Nomograms Combining Ultrasonic Features With Clinical and Pathological Features for Estimation of Delphian Lymph Node Metastasis Risk in Papillary Thyroid Carcinoma

Abstract

Background: This work explores the clinical significance of Delphian lymph nodes (DLN) in thyroid papillary carcinoma (PTC). At the same time, a nomogram is constructed based on clinical, pathological, and ultrasonic (US) features to evaluate the possibility of DLN metastasis (DLNM) in PTC patients. This is the first study to predict DLNM using US characteristics.

Methods: A total of 485 patients, surgically diagnosed with PTC between February 2017 and June 2021, all of whom underwent thyroidectomy, were included in the study. Using the clinical, pathological, and US information of patients, the related factors of DLNM were retrospectively analyzed. The risk factors associated with DLNM were identified through univariate and multivariate analyses. According to clinical + pathology, clinical + US, and clinical + US + pathology, the predictive nomogram for DLNM was established and validated.

Results: Of the 485 patients with DLN, 98 (20.2%) exhibited DLNM. The DLNM positive group had higher positive rates of central lymph node metastasis (CLNM), lateral lymph node metastasis (LLNM), and T3b-T4b thyroid tumors than the negative rates. The number of CLNM and LLNM lymph nodes in the DLNM+ group was higher as compared to that in the DLNM- group. Multivariate analysis demonstrated that the common independent risk factors of the three prediction models were male, bilaterality, and located in the isthmus. Age ≥45 years, located in the lower pole, and nodural goiter were protective factors. In addition, the independent risk factors were classified as follows: (I) P-extrathyroidal extension (ETE) and CLNM based on clinical + pathological characteristics; (II) US-ETE and US-CLNM based on clinical + US characteristics; and (III) US-ETE and CLNM based on clinical +US + pathological features. Better diagnostic efficacy was reported with clinical + pathology + US diagnostic model than that of clinical + pathology diagnostic model (AUC 0.872 vs. 0.821, p = 0.039). However, there was no significant difference between clinical + pathology + US diagnostic model and clinical + US diagnostic model (AUC 0.872 vs. 0.821, p = 0.724).

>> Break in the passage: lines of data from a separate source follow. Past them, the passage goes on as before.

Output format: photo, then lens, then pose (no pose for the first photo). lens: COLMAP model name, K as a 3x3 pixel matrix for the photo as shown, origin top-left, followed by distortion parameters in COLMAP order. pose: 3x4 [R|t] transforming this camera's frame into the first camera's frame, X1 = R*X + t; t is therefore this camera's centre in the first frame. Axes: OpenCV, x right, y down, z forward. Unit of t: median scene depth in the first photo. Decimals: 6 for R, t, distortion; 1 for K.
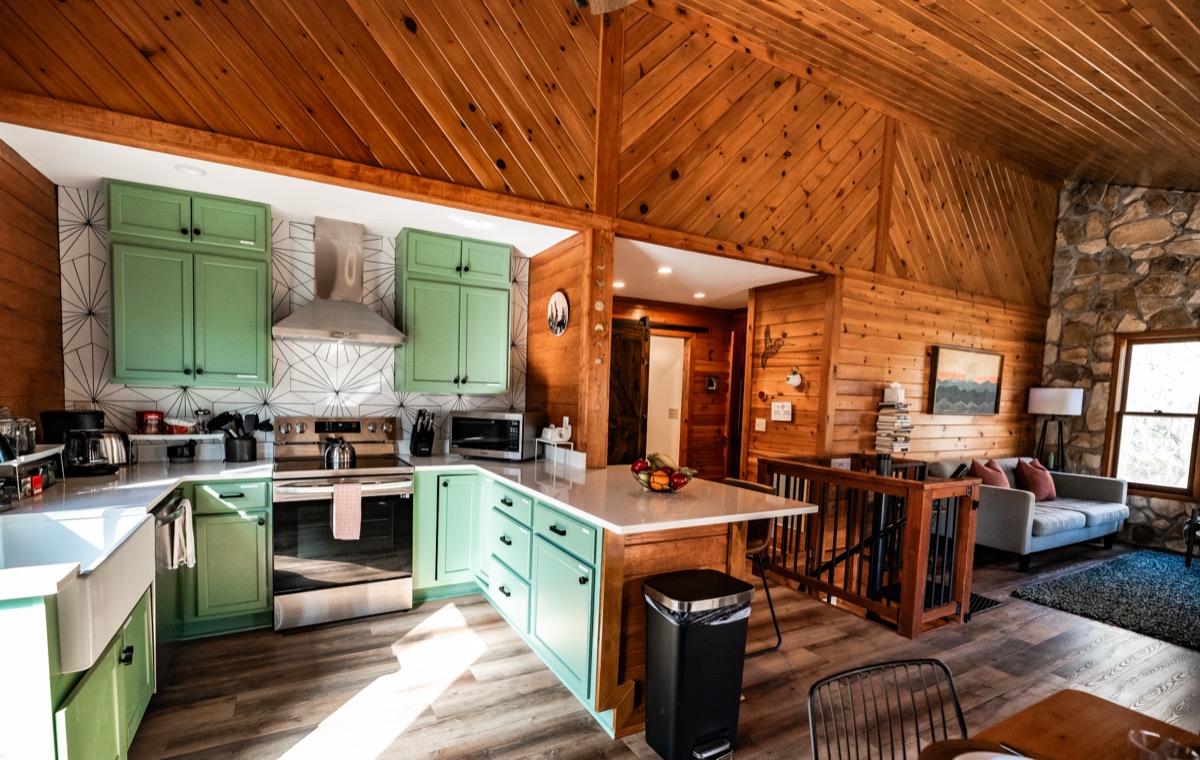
lens RADIAL K [[522.0, 0, 552.9], [0, 522.0, 428.7], [0, 0, 1]] dist [0.001376, -0.003156]
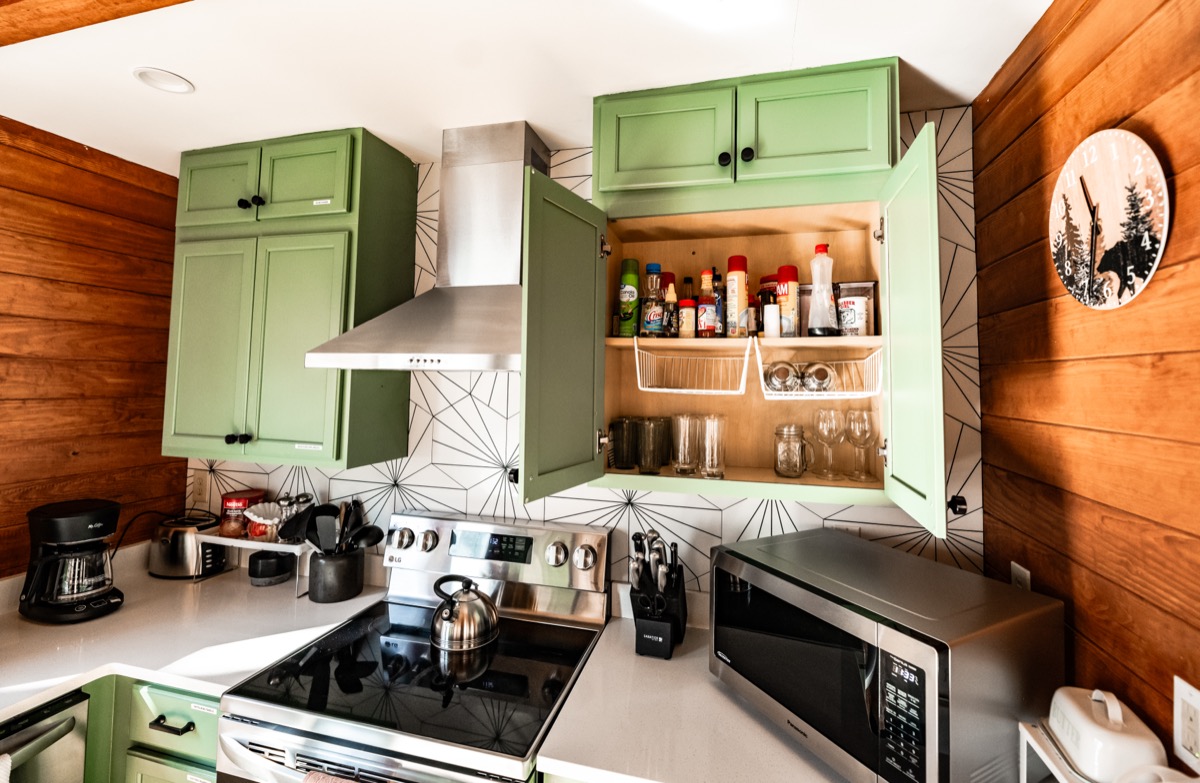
lens RADIAL K [[524.9, 0, 606.3], [0, 524.9, 350.2], [0, 0, 1]] dist [-0.000511, -0.004769]
pose [[0.744291, -0.056628, -0.665450, -0.003352], [-0.040405, 0.990756, -0.129502, -0.095162], [0.666632, 0.123274, 0.735123, 0.541123]]
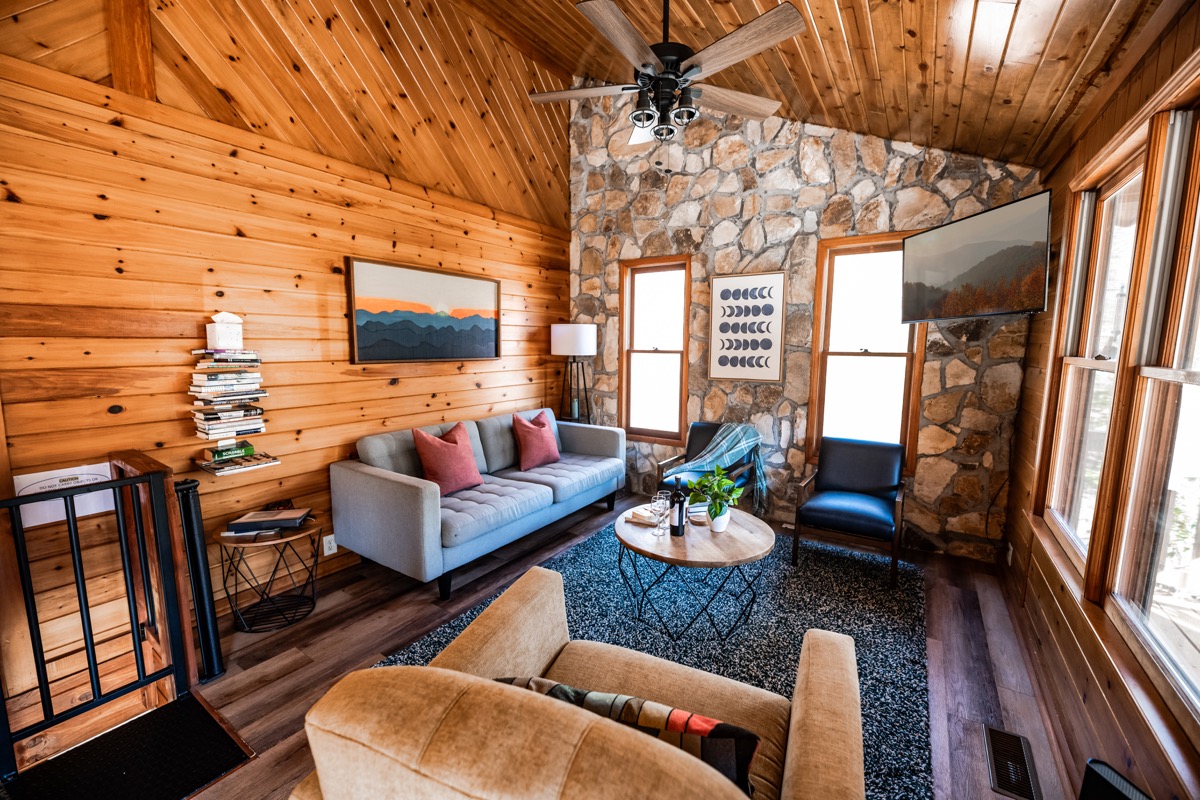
lens RADIAL K [[481.1, 0, 598.7], [0, 481.1, 399.7], [0, 0, 1]] dist [-0.002046, -0.002910]
pose [[0.869806, -0.082940, 0.486373, 0.776426], [0.053900, 0.995843, 0.073426, -0.013030], [-0.490442, -0.037650, 0.870660, 0.368243]]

Conclusions: This study found that DLNM may be a sign that PTC is more invasive and has extensive lymph node metastasis. By exploring the clinical, pathology, and US characteristics of PTC progression to DLNM, three prediction nomograms, established according to different combinations of features, can be used in different situations to evaluate the transfer risk of DLN.

Keywords: Delphian lymph nodes metastasis; nomograms; papillary thyroid carcinoma; risk factors; ultrasound.

Figure 1

The ultrasound features for Delphian lymph node metastasis prediction. (A) A solid and hypoechoic thyroid nodule with an irregular shape (burr visible at the edge of the nodule) and US-ETE (yellow arrow: interrupted envelope echogenicity at the site of contact between the nodule and the envelope). (B) A thyroid gland located in the isthmus, with solid hypoechoic, irregular shape (lobulated), clear envelope lines, and US-ETE (the nodule is in contact with the envelope for more than 20% of its circumference). (C) A US-CLNM with internal microcalcification (indicated by the red arrow). (D) A US-CLNM with hyperechoic change and loss of hilar echogenicity. (E) Two US-CLNMs lost hilar echogenicity with liquefaction necrosis (indicated by the red arrow). (F) A US-CLNM with abundant and disordered blood flow signals.

Figure 2

(A) Interactive nomogram for predicting DLNM based on clinical + pathological features. (B) Interactive nomogram for predicting DLNM based on clinical +US features. (C) Interactive nomogram for predicting DLNM based on clinical + US + pathological features. (The scores corresponding to the features in each nomogram are shown in the Supplementary Material . USETE, ultrasonic based extrathyroidal extension; PETE, Pathology-based extrathyroidal extension; USCLNM, ultrasonic-based central lymph node metastasis; CLNM, central lymph node metastasis; NG, Nodular goiter.

Figure 3

(A) AUC comparison of the ROC curves of the three models for predicting DLNM in the training group. (B) AUC comparison of the ROC curves of the three models for predicting DLNM in the validation group.

Figure 4

(A) Calibration plots of recalibrated prognostic model using the clinical + pathological features to predict the risk of DLN metastasis. (B) Calibration plots of recalibrated prognostic model using the clinical + US features to predict the risk of DLN metastasis. (C) Calibration plots of recalibrated prognostic model using the clinical + US + pathological features to predict the risk of DLN metastasis.

Figure 5

Decision curve analysis (DCA) curves of the three models.